Psyche mittherapieren
Eine dänische Studie unterstrich kürzlich zudem die Bedeutung psychologischer Begleitung. Bei Patientinnen, die zusätzlich zur medizinischen Behandlung auch eine psychologische erhielten, etwa Achtsamkeitsübungen oder eine Gruppentherapie, verringerten sich Gefühle von Hilflosigkeit und Kontrollverlust – die allgemeine Lebensqualität stieg. Zwar ließ sich der Schmerz an sich nicht lindern, die Studienteilnehmerinnen berichteten aber, besser damit umgehen zu können.
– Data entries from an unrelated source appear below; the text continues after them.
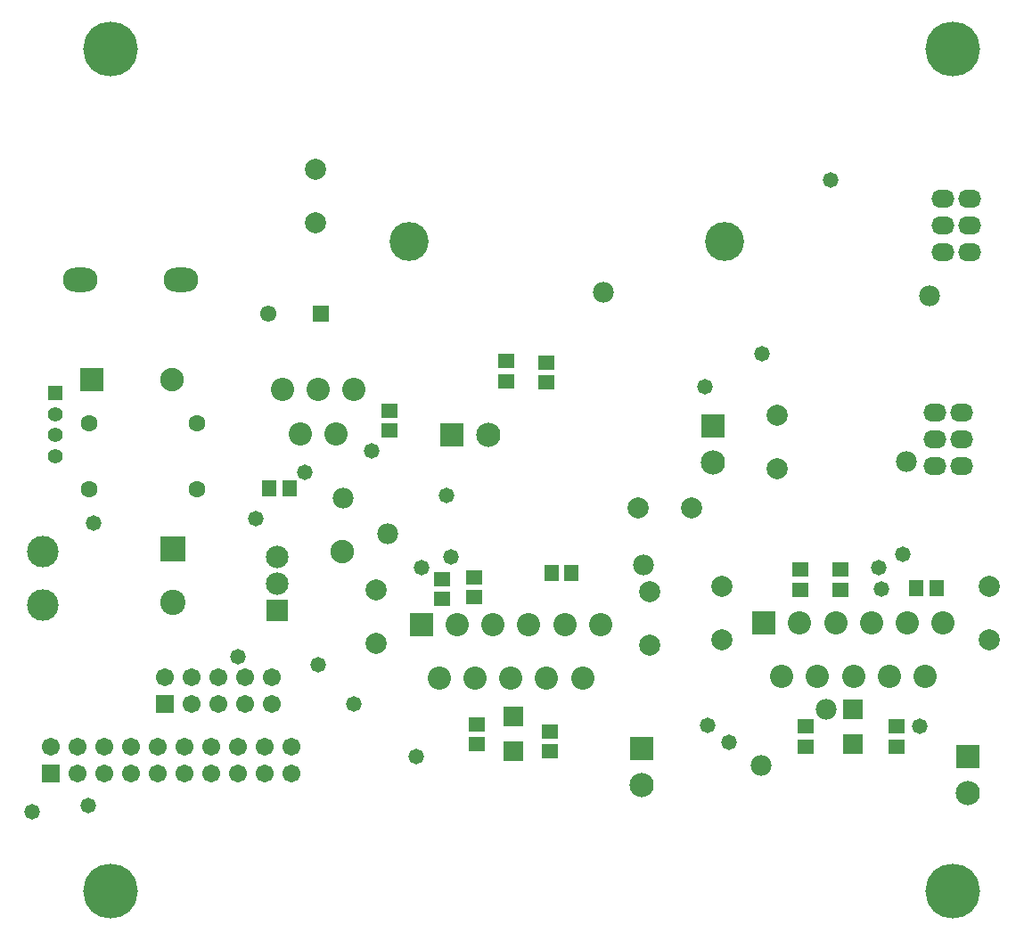
<source format=gbs>
G04*
G04 #@! TF.GenerationSoftware,Altium Limited,Altium Designer,21.3.2 (30)*
G04*
G04 Layer_Color=16711935*
%FSTAX44Y44*%
%MOMM*%
G71*
G04*
G04 #@! TF.SameCoordinates,1521B721-1041-421A-BEC2-2198B3717C83*
G04*
G04*
G04 #@! TF.FilePolarity,Negative*
G04*
G01*
G75*
%ADD29C,3.7032*%
%ADD30C,1.6032*%
%ADD31R,2.4032X2.4032*%
%ADD32C,2.4032*%
%ADD33R,2.3032X2.3032*%
%ADD34C,2.3032*%
%ADD35C,2.9972*%
%ADD36O,3.3016X2.3016*%
%ADD37C,2.2032*%
%ADD38R,2.2032X2.2032*%
%ADD39C,2.0032*%
%ADD40O,2.2032X1.7032*%
%ADD41R,1.7032X1.7032*%
%ADD42C,1.7032*%
%ADD43R,2.3032X2.3032*%
%ADD44R,2.1432X2.1432*%
%ADD45C,2.1432*%
%ADD46R,2.2352X2.2352*%
%ADD47C,2.2352*%
%ADD48C,1.4112*%
%ADD49R,1.4112X1.4112*%
%ADD50C,1.5532*%
%ADD51R,1.5532X1.5532*%
%ADD52C,1.9812*%
%ADD53C,1.4732*%
%ADD54C,5.2032*%
%ADD91R,1.4032X1.6032*%
%ADD92R,1.6032X1.4032*%
%ADD93R,1.9032X1.9032*%
D29*
X0038961Y0072517D02*
D03*
X0068961D02*
D03*
D30*
X0018816Y0048995D02*
D03*
X0008616D02*
D03*
Y0055218D02*
D03*
X0018816D02*
D03*
D31*
X001651Y0043307D02*
D03*
D32*
Y0038227D02*
D03*
D33*
X0061087Y0024328D02*
D03*
X0092075Y0023594D02*
D03*
X0067818Y0054963D02*
D03*
D34*
X0061087Y0020828D02*
D03*
X0092075Y0020094D02*
D03*
X0046553Y0054102D02*
D03*
X0067818Y0051463D02*
D03*
D35*
X0004191Y0043053D02*
D03*
Y0037973D02*
D03*
D36*
X00077718Y0068834D02*
D03*
X00172719D02*
D03*
D37*
X00269494Y005842D02*
D03*
X0030353D02*
D03*
X00337566D02*
D03*
X00320294Y00541782D02*
D03*
X00286766D02*
D03*
X0057161Y0036068D02*
D03*
X0055461Y0030988D02*
D03*
X0053761Y0036068D02*
D03*
X0052061Y0030988D02*
D03*
X0050361Y0036068D02*
D03*
X0048661Y0030988D02*
D03*
X0046961Y0036068D02*
D03*
X0045261Y0030988D02*
D03*
X0043561Y0036068D02*
D03*
X0041861Y0030988D02*
D03*
X0074402Y0031215D02*
D03*
X0076102Y0036295D02*
D03*
X0077802Y0031215D02*
D03*
X0079502Y0036295D02*
D03*
X0081202Y0031215D02*
D03*
X0082902Y0036295D02*
D03*
X0084602Y0031215D02*
D03*
X0086302Y0036295D02*
D03*
X0088002Y0031215D02*
D03*
X0089702Y0036295D02*
D03*
D38*
X0040161Y0036068D02*
D03*
X0072702Y0036295D02*
D03*
D39*
X0030099Y0079375D02*
D03*
Y0074256D02*
D03*
X0073914Y005598D02*
D03*
Y00509D02*
D03*
X0068707Y0039724D02*
D03*
Y0034644D02*
D03*
X0094107Y0039724D02*
D03*
Y0034644D02*
D03*
X0065786Y0047217D02*
D03*
X0060706D02*
D03*
X0035814Y003429D02*
D03*
Y003937D02*
D03*
X0061849Y0034136D02*
D03*
Y0039216D02*
D03*
D40*
X009144Y0051181D02*
D03*
X00889D02*
D03*
X009144Y0053721D02*
D03*
Y0056261D02*
D03*
X00889D02*
D03*
Y0053721D02*
D03*
X0092202Y0071501D02*
D03*
X0089662D02*
D03*
X0092202Y0074041D02*
D03*
Y0076581D02*
D03*
X0089662D02*
D03*
Y0074041D02*
D03*
D41*
X0015748Y0028575D02*
D03*
X0004953Y0021971D02*
D03*
D42*
X0015748Y0031115D02*
D03*
X0018288Y0028575D02*
D03*
Y0031115D02*
D03*
X0020828Y0028575D02*
D03*
Y0031115D02*
D03*
X0023368Y0028575D02*
D03*
Y0031115D02*
D03*
X0025908Y0028575D02*
D03*
Y0031115D02*
D03*
X0004953Y0024511D02*
D03*
X0007493Y0021971D02*
D03*
Y0024511D02*
D03*
X0010033Y0021971D02*
D03*
Y0024511D02*
D03*
X0012573Y0021971D02*
D03*
Y0024511D02*
D03*
X0015113Y0021971D02*
D03*
Y0024511D02*
D03*
X0017653Y0021971D02*
D03*
Y0024511D02*
D03*
X0020193Y0021971D02*
D03*
Y0024511D02*
D03*
X0022733Y0021971D02*
D03*
Y0024511D02*
D03*
X0025273Y0021971D02*
D03*
Y0024511D02*
D03*
X0027813Y0021971D02*
D03*
Y0024511D02*
D03*
D43*
X0043053Y0054102D02*
D03*
D44*
X0026416Y0037438D02*
D03*
D45*
Y0039978D02*
D03*
Y0042518D02*
D03*
D46*
X000887Y0059409D02*
D03*
D47*
X001649D02*
D03*
X0032639Y0043053D02*
D03*
D48*
X0005334Y0052102D02*
D03*
Y0054102D02*
D03*
Y0056102D02*
D03*
D49*
Y0058102D02*
D03*
D50*
X0025567Y0065632D02*
D03*
D51*
X0030567Y0065632D02*
D03*
D52*
X0088392Y006731D02*
D03*
X0036957Y0044704D02*
D03*
X00327532Y0048133D02*
D03*
X007239Y0022733D02*
D03*
X0057404Y0067691D02*
D03*
X0061214Y0041783D02*
D03*
X0078613Y0028067D02*
D03*
X0086233Y0051562D02*
D03*
D53*
X00396522Y00235853D02*
D03*
X0029083Y0050546D02*
D03*
X0067056Y0058674D02*
D03*
X0072517Y0061849D02*
D03*
X0009017Y004572D02*
D03*
X0042545Y0048387D02*
D03*
X0022733Y00330326D02*
D03*
X0030353Y0032258D02*
D03*
X0069342Y0024892D02*
D03*
X00673608Y00264975D02*
D03*
X00337448Y00285378D02*
D03*
X0008509Y0018923D02*
D03*
X0003175Y0018288D02*
D03*
X0085852Y0042799D02*
D03*
X008382Y0039497D02*
D03*
X0042926Y0042545D02*
D03*
X0040132Y0041529D02*
D03*
X0083566D02*
D03*
X0035433Y0052578D02*
D03*
X0087503Y00264642D02*
D03*
X0024384Y0046201D02*
D03*
X0078994Y0078359D02*
D03*
D54*
X0090635Y0090762D02*
D03*
X0010635D02*
D03*
X0090635Y0010762D02*
D03*
X0010635D02*
D03*
D91*
X00871836Y00395362D02*
D03*
X00890836D02*
D03*
X00257244Y00489984D02*
D03*
X00276244D02*
D03*
X00525214Y00409548D02*
D03*
X00544214D02*
D03*
D92*
X00761338Y00394046D02*
D03*
Y00413046D02*
D03*
X00799438Y00394046D02*
D03*
Y00413046D02*
D03*
X00766472Y00264264D02*
D03*
Y00245264D02*
D03*
X00852832Y00264264D02*
D03*
Y00245264D02*
D03*
X00370874Y00564176D02*
D03*
Y00545176D02*
D03*
X00451458Y00405696D02*
D03*
Y00386696D02*
D03*
X00420978Y00404426D02*
D03*
Y00385426D02*
D03*
X00454052Y00247084D02*
D03*
Y00266084D02*
D03*
X00523902Y00240464D02*
D03*
Y00259464D02*
D03*
X00520092Y00590984D02*
D03*
Y00609984D02*
D03*
X00481938Y00611166D02*
D03*
Y00592166D02*
D03*
D93*
X0081153Y0028039D02*
D03*
Y0024739D02*
D03*
X0048895Y0024104D02*
D03*
Y0027404D02*
D03*
M02*

</source>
Ein guter Umgang mit der Erkrankung – laut Wenzl ist das für Betroffene "extrem wichtig": "Endometriose ist mit anhaltenden Schmerzen und oft auch mit einem unerfüllten Kinderwunsch verbunden. Das kann das Leben massiv beeinträchtigen. Bei chronischen Schmerzen weiß man leider nie, wann es aufhört. Das hinterlässt Spuren, weswegen die Psyche unbedingt mitgedacht und mitbetreut werden muss."